Originally Posted by
Sixty Fiver
Still can't figure out why you guys are the last hold outs to go to metric as it is so simple for relating temperature.
100 - water boils
0 water freezes
And -40 C = -40F
Was a balmy -20 C this morning and have only been out for my morning walk and foot commute with the girls... with no wind and a sky full of sun it is actually rather pleasant and the little one was not even complaining about the cold.
The cat even went outside for 5 minutes before he came to his senses... he has never seen snow so was pretty intrigued.
Fahrenheit scale is a little more accurate.
0C +32f the point where fresh water freezes at sea level.
0F is the point where sea water freezes and it is less effected by elevation.
Ever hear the story of how the system came to exist?

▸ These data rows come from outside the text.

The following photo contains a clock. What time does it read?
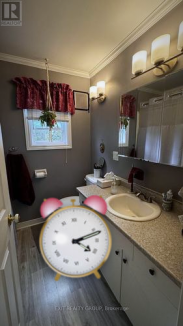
4:12
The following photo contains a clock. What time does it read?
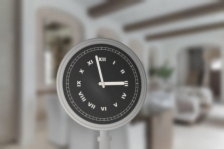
2:58
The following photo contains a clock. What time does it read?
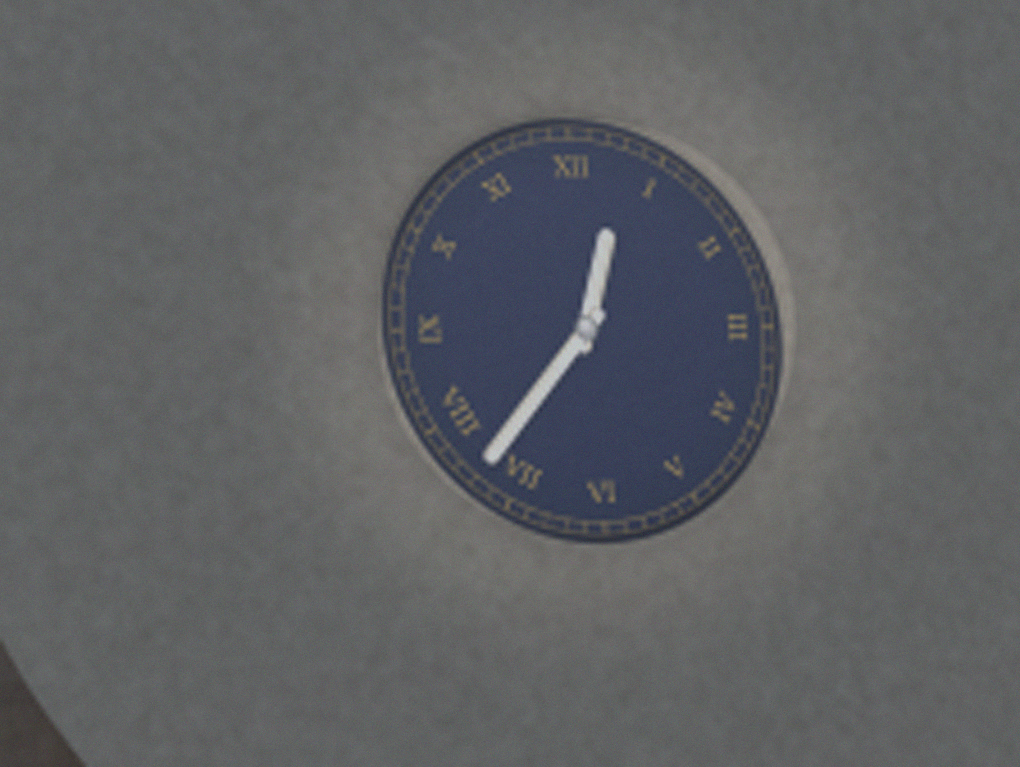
12:37
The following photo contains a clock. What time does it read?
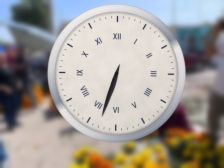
6:33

Supposedly it all dates back to I believe King Henry settling a dispute between a tailor and a cloth maker. The tailor was tall and the cloth maker was short. It was typical that cloth be measured by the tip of the thump on an out streached arm to the tip of the nose. That happens to be half the hight of the person doing the measurment. That length also was what most peoples Sash (Belt) was that was often made by the tailor.

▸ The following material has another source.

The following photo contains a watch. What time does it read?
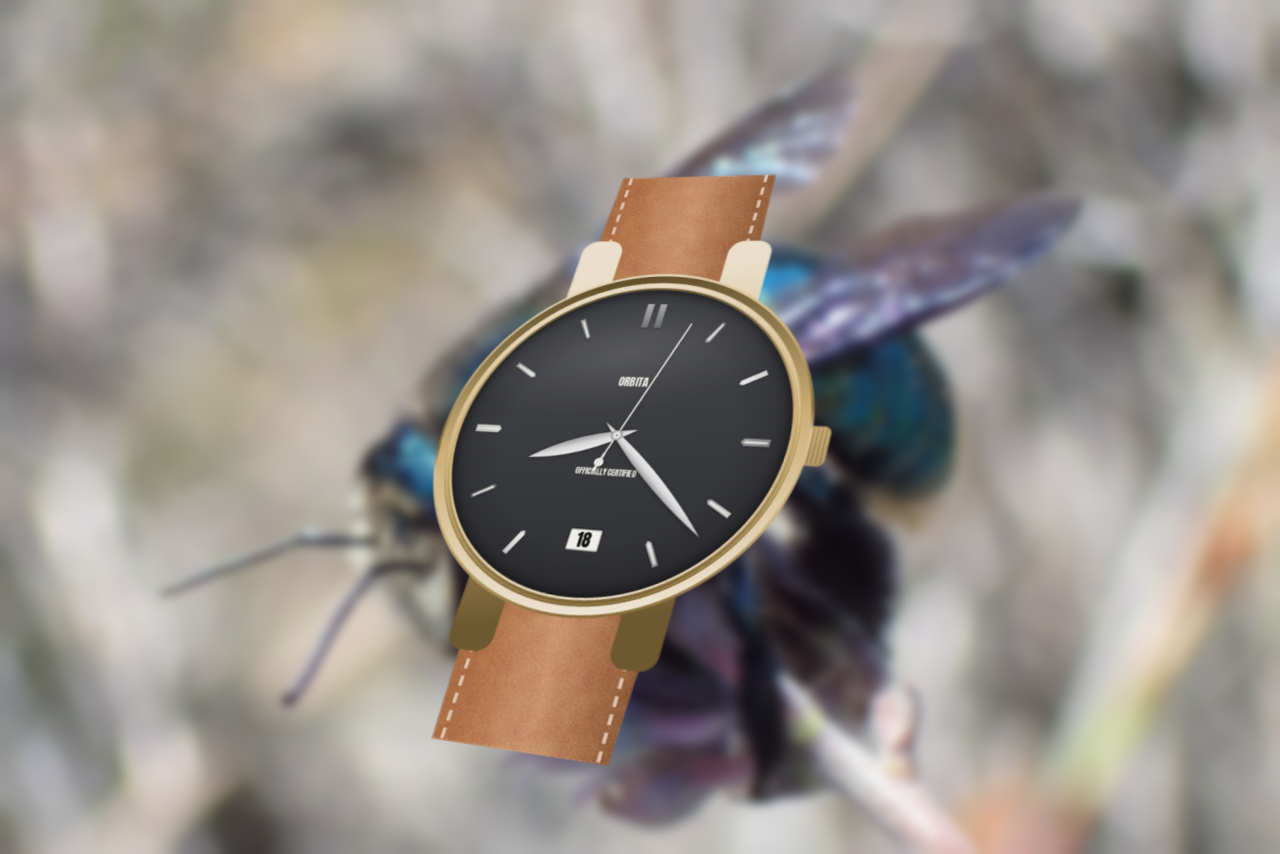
8:22:03
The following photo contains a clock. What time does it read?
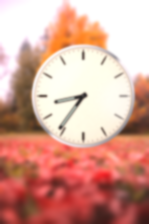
8:36
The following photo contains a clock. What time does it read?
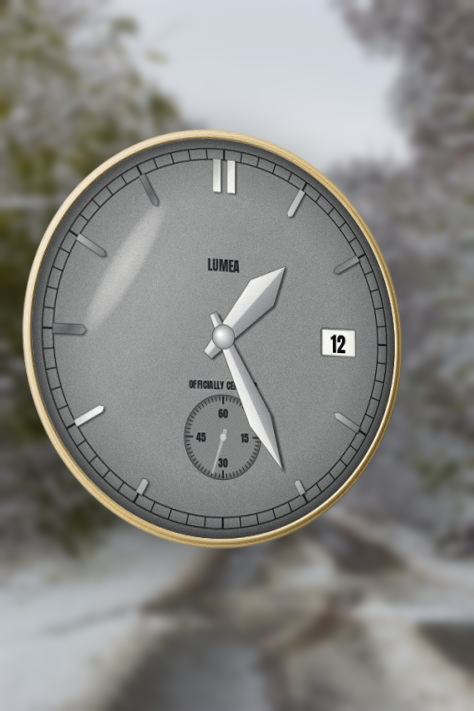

The dispute came when the tailor (tall) felt he was being swindled by the cloth maker (short) because their Yard from the word gird ( circumference of the waist).

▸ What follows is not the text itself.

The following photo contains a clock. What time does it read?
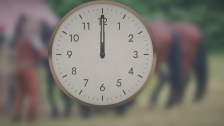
12:00
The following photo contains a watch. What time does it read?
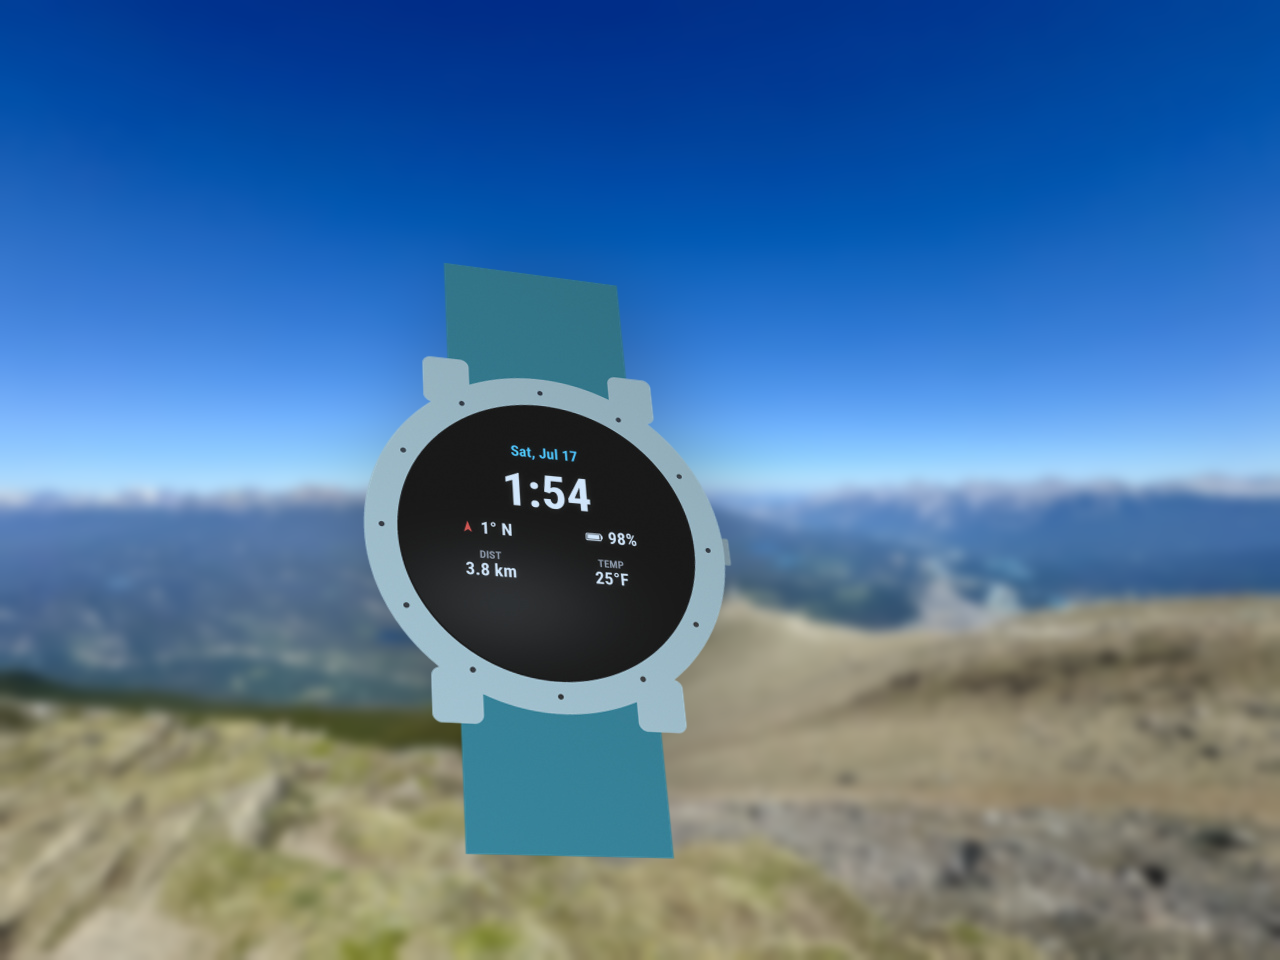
1:54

They broke it down by finding that the Yard was three lengths of Henry's foot. A foot was 12 "inches" ,the width of Henry's thumb. Also the approximate distance front the first knuckle to the send knuckle on the index finger that the caprenter would use rocking back and forth like and "inch worm" when measuring lengths of wood.
So the whole system was standardized by the girth (waist measurement) of a chubby king Henry.